De acuerdo con los resultados de la encuesta, durante el año pasado se cometieron 27 millones 769 mil 447 delitos en todo el país, con un total de 21 millones 603 mil 990 víctimas. La cifra negra, cantidad de ilícitos que no se denuncia ante las autoridades, se calculó en 25 millones 573 mil 200, derivado principalmente de la desconfianza a las autoridades.

El INEGI estimó que el costo nacional a consecuencia de la inseguridad alcanzó la cifra de 215.2 mil millones de pesos, equivalente a 1.34 del Producto Interno Bruto (PIB).

“Lo que equivale a cinco mil 953 pesos por persona afectada por la inseguridad y el delito. Este total del costo se distribuye de la siguiente forma: 70 por ciento en pérdidas económicas a consecuencia del delito y 25.7 por ciento en gasto para medidas preventivas. El gasto en medidas preventivas en los hogares en México ascendió a 55.2 mil millones de pesos, como cambiar o colocar cerraduras, crecer bardas, cambiar puertas o acciones conjuntas con los vecinos”, agregó Franco.

El estudio reveló que la gente percibe como causas del delito la inseguridad, el desempleo, la pobreza, el aumento de precios, la corrupción y fallas en los sistemas de salud y educación.

En el periodo analizado se mantuvieron como cambio de hábitos, para combatir la inseguridad: el uso de joyas, dejar salir a los hijos menores, salir de noche, llevar dinero en efectivo y tarjetas de crédito o débito.
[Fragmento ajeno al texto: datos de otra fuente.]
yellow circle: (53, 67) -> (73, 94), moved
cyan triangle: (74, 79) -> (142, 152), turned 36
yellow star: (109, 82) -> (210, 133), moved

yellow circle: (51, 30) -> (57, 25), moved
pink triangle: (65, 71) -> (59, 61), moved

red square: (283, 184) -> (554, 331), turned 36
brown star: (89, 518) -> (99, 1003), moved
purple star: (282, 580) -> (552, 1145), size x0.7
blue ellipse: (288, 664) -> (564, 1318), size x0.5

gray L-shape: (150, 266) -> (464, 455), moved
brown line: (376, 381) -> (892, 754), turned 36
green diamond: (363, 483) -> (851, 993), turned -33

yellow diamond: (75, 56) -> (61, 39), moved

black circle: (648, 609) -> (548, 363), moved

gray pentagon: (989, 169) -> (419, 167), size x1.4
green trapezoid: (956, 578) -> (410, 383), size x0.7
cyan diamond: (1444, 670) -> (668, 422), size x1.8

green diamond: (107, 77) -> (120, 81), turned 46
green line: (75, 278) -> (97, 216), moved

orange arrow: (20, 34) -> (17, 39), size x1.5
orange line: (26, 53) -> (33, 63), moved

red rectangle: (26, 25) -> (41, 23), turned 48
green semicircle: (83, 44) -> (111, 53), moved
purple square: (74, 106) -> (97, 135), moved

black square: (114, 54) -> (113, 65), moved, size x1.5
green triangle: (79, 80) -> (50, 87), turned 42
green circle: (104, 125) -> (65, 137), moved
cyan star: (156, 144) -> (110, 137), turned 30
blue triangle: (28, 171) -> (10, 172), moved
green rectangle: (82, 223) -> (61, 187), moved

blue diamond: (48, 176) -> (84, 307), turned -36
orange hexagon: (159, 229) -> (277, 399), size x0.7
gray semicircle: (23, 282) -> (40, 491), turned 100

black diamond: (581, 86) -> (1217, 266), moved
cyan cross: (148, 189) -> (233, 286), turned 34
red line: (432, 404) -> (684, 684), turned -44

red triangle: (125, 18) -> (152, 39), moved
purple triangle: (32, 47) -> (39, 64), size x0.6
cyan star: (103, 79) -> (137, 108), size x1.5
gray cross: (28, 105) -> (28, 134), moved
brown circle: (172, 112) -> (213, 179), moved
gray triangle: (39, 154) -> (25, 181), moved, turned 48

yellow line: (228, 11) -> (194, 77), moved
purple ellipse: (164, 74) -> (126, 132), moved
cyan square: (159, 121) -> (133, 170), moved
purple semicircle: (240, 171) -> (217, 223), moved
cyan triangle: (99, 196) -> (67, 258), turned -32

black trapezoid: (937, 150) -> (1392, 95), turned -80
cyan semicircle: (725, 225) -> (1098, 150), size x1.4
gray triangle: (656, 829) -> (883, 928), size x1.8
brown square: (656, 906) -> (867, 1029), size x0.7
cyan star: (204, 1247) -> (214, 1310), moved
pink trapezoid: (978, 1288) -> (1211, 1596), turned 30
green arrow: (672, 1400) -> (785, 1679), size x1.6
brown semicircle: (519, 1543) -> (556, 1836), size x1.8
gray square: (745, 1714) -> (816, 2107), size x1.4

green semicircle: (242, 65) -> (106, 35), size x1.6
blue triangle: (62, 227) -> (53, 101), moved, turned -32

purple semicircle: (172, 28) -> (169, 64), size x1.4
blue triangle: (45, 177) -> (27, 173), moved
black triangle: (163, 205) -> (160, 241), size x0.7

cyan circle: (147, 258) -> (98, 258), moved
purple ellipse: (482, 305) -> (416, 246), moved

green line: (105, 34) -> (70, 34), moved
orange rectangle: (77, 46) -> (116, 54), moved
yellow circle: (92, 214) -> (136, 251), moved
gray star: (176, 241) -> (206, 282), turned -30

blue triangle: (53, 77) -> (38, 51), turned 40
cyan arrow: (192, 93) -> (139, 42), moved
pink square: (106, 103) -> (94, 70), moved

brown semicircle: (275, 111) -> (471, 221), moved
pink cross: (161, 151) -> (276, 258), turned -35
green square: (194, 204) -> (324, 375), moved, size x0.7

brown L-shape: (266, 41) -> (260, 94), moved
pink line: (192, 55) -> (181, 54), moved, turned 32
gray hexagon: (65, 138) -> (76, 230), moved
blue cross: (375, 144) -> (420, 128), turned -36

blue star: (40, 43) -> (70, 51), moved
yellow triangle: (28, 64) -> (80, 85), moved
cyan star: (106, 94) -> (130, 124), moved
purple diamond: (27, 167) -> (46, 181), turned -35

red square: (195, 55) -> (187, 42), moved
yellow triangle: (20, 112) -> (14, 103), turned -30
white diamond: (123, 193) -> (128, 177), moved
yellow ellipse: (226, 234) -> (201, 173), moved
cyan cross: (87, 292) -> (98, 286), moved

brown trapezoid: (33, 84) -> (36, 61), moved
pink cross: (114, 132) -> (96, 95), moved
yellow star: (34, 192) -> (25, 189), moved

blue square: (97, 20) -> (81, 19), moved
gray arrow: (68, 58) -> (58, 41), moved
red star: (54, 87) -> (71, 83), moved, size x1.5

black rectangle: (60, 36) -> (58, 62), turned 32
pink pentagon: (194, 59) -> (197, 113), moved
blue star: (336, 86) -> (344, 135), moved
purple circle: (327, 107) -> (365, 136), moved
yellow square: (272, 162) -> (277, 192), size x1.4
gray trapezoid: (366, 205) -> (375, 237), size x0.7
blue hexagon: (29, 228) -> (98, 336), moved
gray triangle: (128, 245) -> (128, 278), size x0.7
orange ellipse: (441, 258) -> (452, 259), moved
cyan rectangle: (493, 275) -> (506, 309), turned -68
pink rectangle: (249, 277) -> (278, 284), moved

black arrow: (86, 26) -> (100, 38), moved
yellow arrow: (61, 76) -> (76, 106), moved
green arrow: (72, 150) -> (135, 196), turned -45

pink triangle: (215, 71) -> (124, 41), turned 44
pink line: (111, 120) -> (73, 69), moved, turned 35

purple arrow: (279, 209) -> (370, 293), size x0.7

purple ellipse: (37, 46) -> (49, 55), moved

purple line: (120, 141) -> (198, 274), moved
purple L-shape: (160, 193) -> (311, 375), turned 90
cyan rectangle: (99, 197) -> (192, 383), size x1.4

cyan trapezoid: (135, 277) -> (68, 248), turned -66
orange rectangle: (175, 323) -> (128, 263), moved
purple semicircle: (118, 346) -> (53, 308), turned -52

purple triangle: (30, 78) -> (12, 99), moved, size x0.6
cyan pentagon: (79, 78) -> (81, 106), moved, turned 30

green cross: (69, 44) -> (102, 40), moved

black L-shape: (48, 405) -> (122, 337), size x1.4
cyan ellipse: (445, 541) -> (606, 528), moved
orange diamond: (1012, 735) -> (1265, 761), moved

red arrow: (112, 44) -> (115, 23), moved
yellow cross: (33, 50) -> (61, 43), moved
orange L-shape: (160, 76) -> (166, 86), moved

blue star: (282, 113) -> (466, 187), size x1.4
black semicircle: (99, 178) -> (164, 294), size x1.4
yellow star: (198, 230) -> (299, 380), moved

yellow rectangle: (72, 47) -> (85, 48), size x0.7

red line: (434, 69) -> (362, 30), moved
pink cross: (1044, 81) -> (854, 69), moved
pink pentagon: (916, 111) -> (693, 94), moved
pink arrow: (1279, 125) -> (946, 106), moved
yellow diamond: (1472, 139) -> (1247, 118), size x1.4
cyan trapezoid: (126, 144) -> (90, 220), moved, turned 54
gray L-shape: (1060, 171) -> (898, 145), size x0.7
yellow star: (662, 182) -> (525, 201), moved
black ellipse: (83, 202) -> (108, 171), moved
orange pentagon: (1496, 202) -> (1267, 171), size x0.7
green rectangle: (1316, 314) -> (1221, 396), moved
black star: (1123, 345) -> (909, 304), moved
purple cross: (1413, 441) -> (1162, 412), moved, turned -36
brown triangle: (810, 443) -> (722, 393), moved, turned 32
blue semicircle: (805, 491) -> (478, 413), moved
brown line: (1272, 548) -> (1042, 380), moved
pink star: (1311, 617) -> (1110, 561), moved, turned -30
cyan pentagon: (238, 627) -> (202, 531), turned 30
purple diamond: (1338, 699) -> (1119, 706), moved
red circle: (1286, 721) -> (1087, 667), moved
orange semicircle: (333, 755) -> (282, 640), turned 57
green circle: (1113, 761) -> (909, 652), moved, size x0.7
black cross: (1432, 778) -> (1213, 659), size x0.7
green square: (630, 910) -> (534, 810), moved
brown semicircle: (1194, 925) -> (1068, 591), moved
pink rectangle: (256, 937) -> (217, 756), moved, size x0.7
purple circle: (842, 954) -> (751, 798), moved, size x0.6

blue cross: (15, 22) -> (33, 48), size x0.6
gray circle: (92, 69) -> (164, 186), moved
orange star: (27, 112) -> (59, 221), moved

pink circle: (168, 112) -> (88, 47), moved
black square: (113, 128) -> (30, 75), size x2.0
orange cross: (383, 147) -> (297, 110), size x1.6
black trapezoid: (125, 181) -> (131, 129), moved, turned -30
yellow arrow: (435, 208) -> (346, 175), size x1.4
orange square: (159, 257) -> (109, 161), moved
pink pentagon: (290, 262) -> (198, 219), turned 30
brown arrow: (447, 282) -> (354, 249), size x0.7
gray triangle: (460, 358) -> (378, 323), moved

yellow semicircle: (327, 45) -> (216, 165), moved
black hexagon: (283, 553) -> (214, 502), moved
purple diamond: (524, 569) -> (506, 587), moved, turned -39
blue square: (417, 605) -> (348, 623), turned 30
Por su parte, la encuesta indicó que los lugares en donde la sensación de inseguridad es mayor son: el cajero automático, el transporte público, las carreteras, los mercados, parques o centros recreativos, centros comerciales, al circular en automóvil y en el trabajo.

Nada más increíble que el hecho de que el INEGI esté intentando erigirse como una voz contrastante, institucional y al mismo tiempo cuasi gubernamental a modo, en materia de Seguridad Pública en el país. Y es que desde hace unos años, al comenzar el gobierno de Calderón, se había planteado darle una cambiada al organismo federal queriéndolo hacer ver como un órgano independiente del gobierno, cosa difícil de creer. Quizás, a través de este tipo de estudio esté intentándolo, pero por lo pronto, tal parece que no será suficiente con esto... pero gracias por los datos.